"Stoker" ist so ein Film, wo ich mir gerne mehr Optionen zwischen 4 und 5 Sternen wünschen würde. Denn ich finde ihn extrem schwer zu bewerten. Die Inszenierung und Aufbereitung ist erste Sahne und gehört mit zu dem besten, was ich in den letzten Jahren gesehen habe. Wie dort Effekte ineinander übergehen, ist kongenial - und letztlich auch mehr als eine Hitchcock-Hommage. Um das Dasein der Indias zu beleuchten, sind die Effekte sehr nützlich. Da kommt dann allerdings auch schon das große Aber: In den meisten Fällen sind diese Effekte nützlich, ja. Doch man kann auch die Kritiker nachvollziehen, die sagen manches sei einfach um der Verspieltheit wegen.
So findet sich der kleine Mangel auch auf anderen Feldern. Bei den Darstellern und Charakteren: Mia Wasikowska und Matthew Goode spielen extrem gut. Nicole Kidman eigentlich auch, aber manches an ihr wirkt dann irgendwie ein bisschen zu, nun, übertrieben? Overacting wäre das falsche Wort, aber man denkt sich - wenn auch sehr selten! - dass das nicht recht passt. Und letztlich sind auch die Nebencharaktere lediglich für die Geschichte nützliche Figuren, keine wirklichen Charaktere. - Bei der Story wäre gar nicht die gewisse Spleenigkeit ein Mangel an der Sache (das muss man einfach akzeptieren), sondern ein paar eigenartige Aktionen der Charaktere:
Nehmen wir mal an Onkel Charlie will die junge India für sich gewinnen und sie mit Mord und Totschlag konfrontieren, lässt sich trotzdem fragen, warum er so extrem offensichtlich eine Leiche in der Truhe lagert oder die Tante offen umbringt.

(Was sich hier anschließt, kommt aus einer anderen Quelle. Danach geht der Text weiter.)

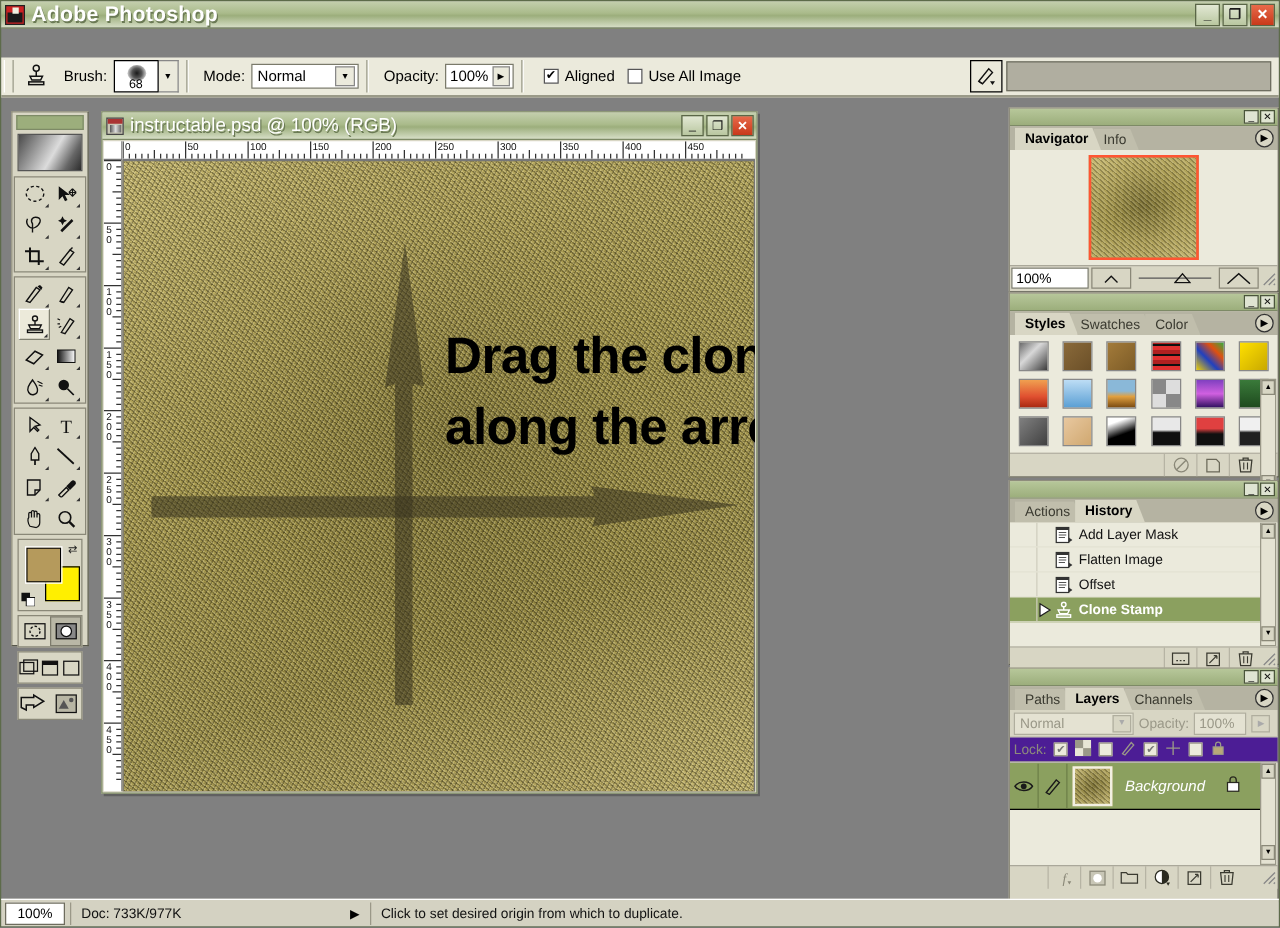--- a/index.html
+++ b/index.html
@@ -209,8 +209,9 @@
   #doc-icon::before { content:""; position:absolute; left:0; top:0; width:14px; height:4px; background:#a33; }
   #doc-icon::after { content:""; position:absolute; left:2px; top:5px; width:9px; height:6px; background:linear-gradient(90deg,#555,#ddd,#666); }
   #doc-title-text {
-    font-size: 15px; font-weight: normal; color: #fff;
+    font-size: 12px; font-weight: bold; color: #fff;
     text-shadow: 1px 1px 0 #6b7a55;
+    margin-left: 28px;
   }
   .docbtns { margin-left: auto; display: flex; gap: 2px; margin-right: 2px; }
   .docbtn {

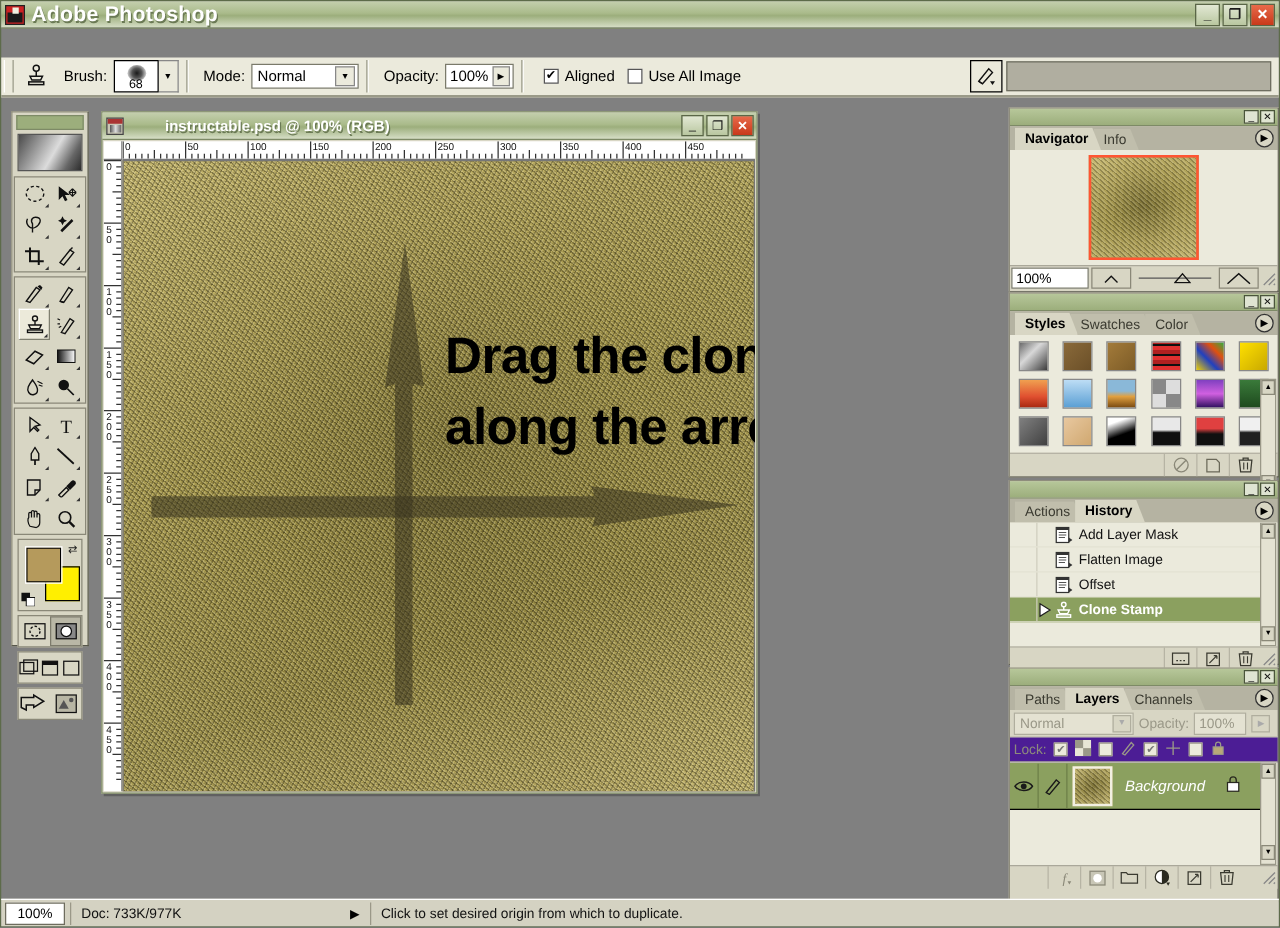--- a/index.html
+++ b/index.html
@@ -376,7 +376,7 @@
   .dis-label { font-size: 11px; color: #9a9888; }
   .dis-num { width: 42px; height: 18px; background: #e4e2d2; border: 1px solid #b0ae9e; display: flex; align-items: center; padding-left: 3px; font-size: 11px; color: #9a9888; }
   #lay-lock {
-    height: 20px; display: flex; align-items: center; background: #4c1d95;
+    height: 20px; display: flex; align-items: center; background: #404040;
     padding: 0 3px; font-size: 11px; color: #8d8b7c; gap: 6px;
     border-bottom: 1px solid #b0ae9e;
   }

Um an sein Ziel zu kommen wäre es wirklich passender gewesen gewiefter vorzugehen.
Oder India:
Nicht einmal die so viel kritisierte Sheriffszene zum Schluss, sondern vor allem: Warum hat sie so lange mit der Benutzung des von ihrem Vater erhaltenen Schlüssels gewartet?
Oder die Mutter:
Alkoholproblem hin oder her, aber forscht man nicht nach, wenn Haushaltspersonal verschwindet? Gerade doch auch, weil sie sich trotzdem um India bemüht.
Das alles ist jetzt nicht wirklich gravierend, doch für mich der Grund, warum "Stoker" bei mir haarscharf an der 4,5 vorbeischrammt.
Fazit: Ein ästhethisch unglaublich genialer Psychothriller mit einer überraschenden Entwicklungen, aber kleineren Mängeln im Detail, die gerade zulasten des Verhaltens der Charaktere gehen. Trotzdem Hut ab, gerade für diesen überraschenden Verfasser des Drehbuchs!